30.06.2010
Der Bundesgerichtshof (BGH) hat in seinem Grundsatzurteil vom 25. Juni 2010 (Az.: 2 StR 454/09) entschieden, dass der Wille des Patienten überragende Bedeutung hat. Der wegen versuchten Totschlags angeklagte Rechtsanwalt, der seiner Mandantin geraten hatte, die Nahrungszufuhr ihrer Mutter per Sonde zu unterbrechen, wurde nun in letzter Instanz freigesprochen.
Bisher war bei der Beurteilung einer Strafbarkeit ausschlaggebend, ob jemand aktiv oder passiv gehandelt hatte. Aktive Sterbehilfe ist die gezielte Herbeiführung des Todes während passive Sterbehilfe den Abbruch lebenserhaltender Maßnahmen darstellt. Zudem kann auch ein Fall der indirekten Sterbehilfe - eine anerkannte medizinisch bedingte Lebensverkürzung durch Verabreichen starker betäubender und/oder schmerzstillender Medikamente - vorliegen oder die Beihilfe zur Selbsttötung gegeben sein, die beide grundsätzlich straflos sind. Im Einzelfall wurde dann geprüft, ob ein Tötungsdelikt (Mord, Totschlag, Tötung auf Verlangen) vorlag, das auch durch Unterlassen verwirklicht werden kann. Möglich ist auch ein strafbares Verhalten durch unterlassene Hilfeleistung.
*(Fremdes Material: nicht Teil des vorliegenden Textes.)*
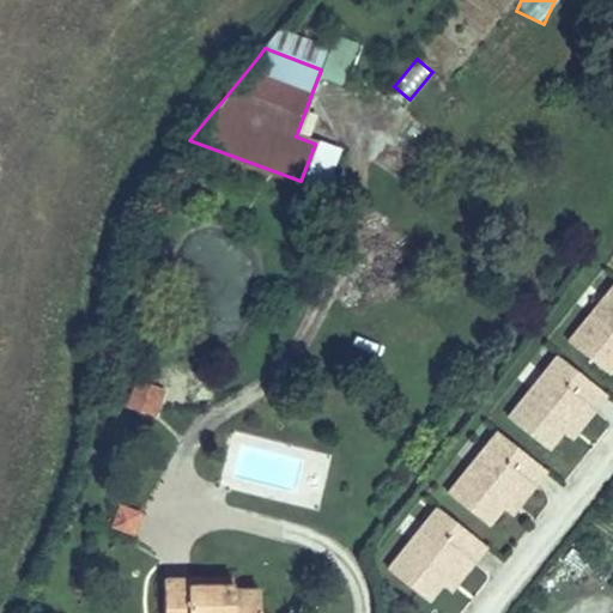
[(612,364),(612,286),(569,343),(607,372),(612,364)]
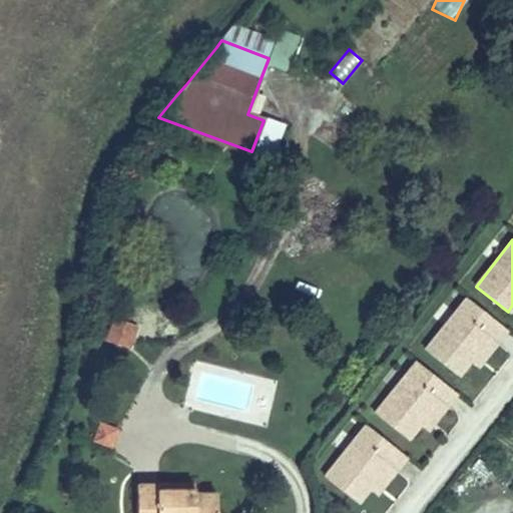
[(469,360),(488,337),(496,343),(506,330),(467,299),(426,350),(458,375),(469,360)]
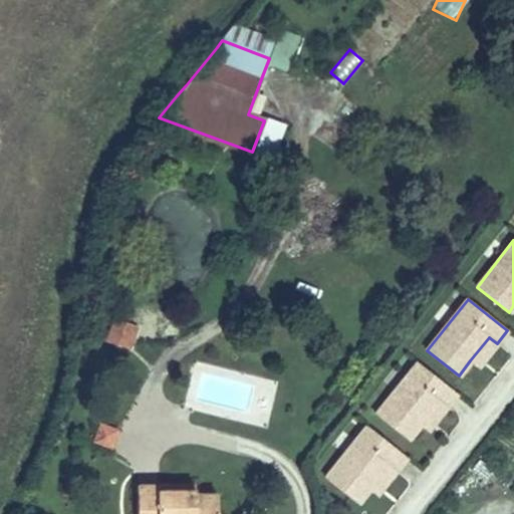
[(125,349),(135,325),(116,318),(107,342),(125,349)]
Durch das sog. Patientenverfügungsgesetz, das am 1. September 2009 in Kraft getreten ist, ist nun der Patientenwille entscheidend, so dass auch scheinbar aktives Tun keine strafbare Sterbehilfe ist. Übergeordneter Begriff ist nun der Behandlungsabbruch, der dann gerechtfertigt ist, wenn er dem Willen des Patienten entspricht.